* _EXERCISE_
Reproduce the text of every item with "vocabulary" renamed to "terminology" and nothing else altered. Leave the pictures out of your answer.

Stored data entries
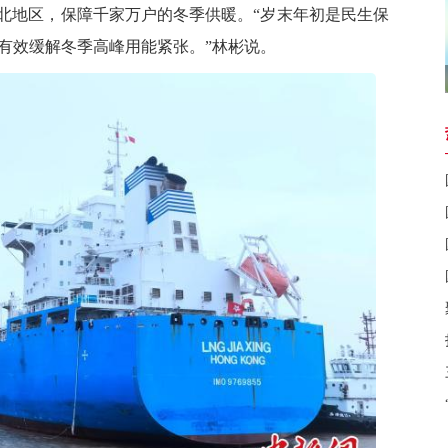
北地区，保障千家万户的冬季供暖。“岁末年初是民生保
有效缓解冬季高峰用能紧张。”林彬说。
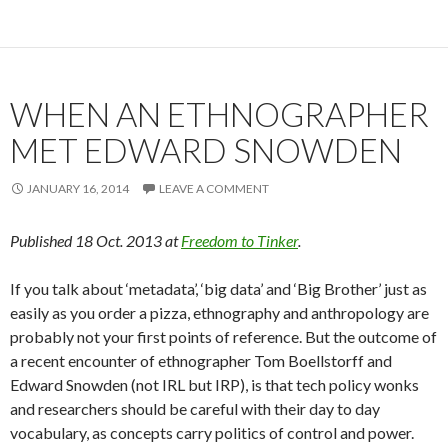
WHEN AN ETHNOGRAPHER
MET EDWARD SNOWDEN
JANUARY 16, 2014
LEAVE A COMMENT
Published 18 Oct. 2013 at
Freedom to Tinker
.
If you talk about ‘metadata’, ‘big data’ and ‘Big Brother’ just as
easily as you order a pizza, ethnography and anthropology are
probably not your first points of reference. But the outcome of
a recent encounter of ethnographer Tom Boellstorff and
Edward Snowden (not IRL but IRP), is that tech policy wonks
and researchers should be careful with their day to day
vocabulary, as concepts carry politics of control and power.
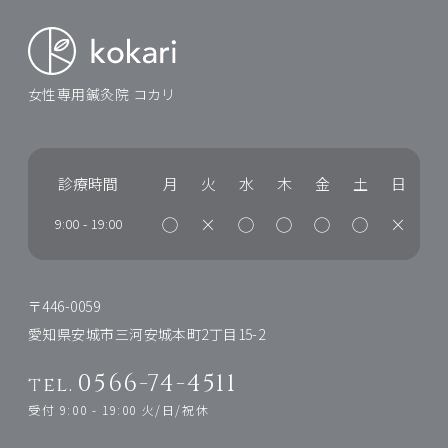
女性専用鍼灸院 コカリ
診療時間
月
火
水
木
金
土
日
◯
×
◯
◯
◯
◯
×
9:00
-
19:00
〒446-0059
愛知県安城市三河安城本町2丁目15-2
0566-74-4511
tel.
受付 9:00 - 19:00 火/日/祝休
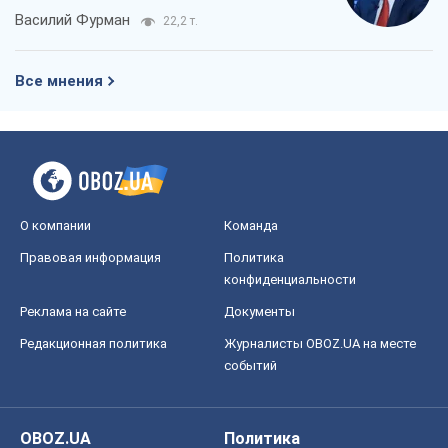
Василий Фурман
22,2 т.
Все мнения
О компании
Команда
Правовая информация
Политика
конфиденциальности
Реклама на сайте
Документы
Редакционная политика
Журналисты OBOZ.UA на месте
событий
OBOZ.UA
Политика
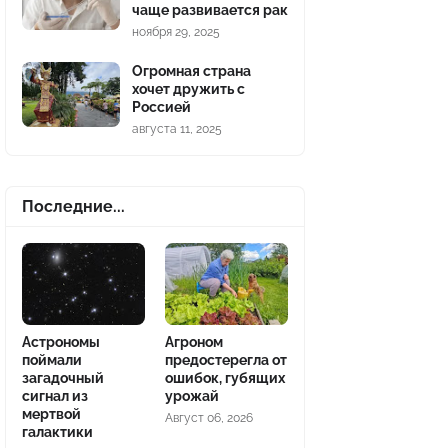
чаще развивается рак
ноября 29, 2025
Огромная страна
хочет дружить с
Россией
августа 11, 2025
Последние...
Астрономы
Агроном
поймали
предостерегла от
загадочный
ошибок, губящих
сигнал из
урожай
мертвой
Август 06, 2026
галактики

* _ANSWER BOX_
北地区，保障千家万户的冬季供暖。“岁末年初是民生保
有效缓解冬季高峰用能紧张。”林彬说。
WHEN AN ETHNOGRAPHER
MET EDWARD SNOWDEN
JANUARY 16, 2014
LEAVE A COMMENT
Published 18 Oct. 2013 at
Freedom to Tinker
.
If you talk about ‘metadata’, ‘big data’ and ‘Big Brother’ just as
easily as you order a pizza, ethnography and anthropology are
probably not your first points of reference. But the outcome of
a recent encounter of ethnographer Tom Boellstorff and
Edward Snowden (not IRL but IRP), is that tech policy wonks
and researchers should be careful with their day to day
terminology, as concepts carry politics of control and power.
女性専用鍼灸院 コカリ
診療時間
月
火
水
木
金
土
日
◯
×
◯
◯
◯
◯
×
9:00
-
19:00
〒446-0059
愛知県安城市三河安城本町2丁目15-2
0566-74-4511
tel.
受付 9:00 - 19:00 火/日/祝休
Василий Фурман
22,2 т.
Все мнения
О компании
Команда
Правовая информация
Политика
конфиденциальности
Реклама на сайте
Документы
Редакционная политика
Журналисты OBOZ.UA на месте
событий
OBOZ.UA
Политика
чаще развивается рак
ноября 29, 2025
Огромная страна
хочет дружить с
Россией
августа 11, 2025
Последние...
Астрономы
Агроном
поймали
предостерегла от
загадочный
ошибок, губящих
сигнал из
урожай
мертвой
Август 06, 2026
галактики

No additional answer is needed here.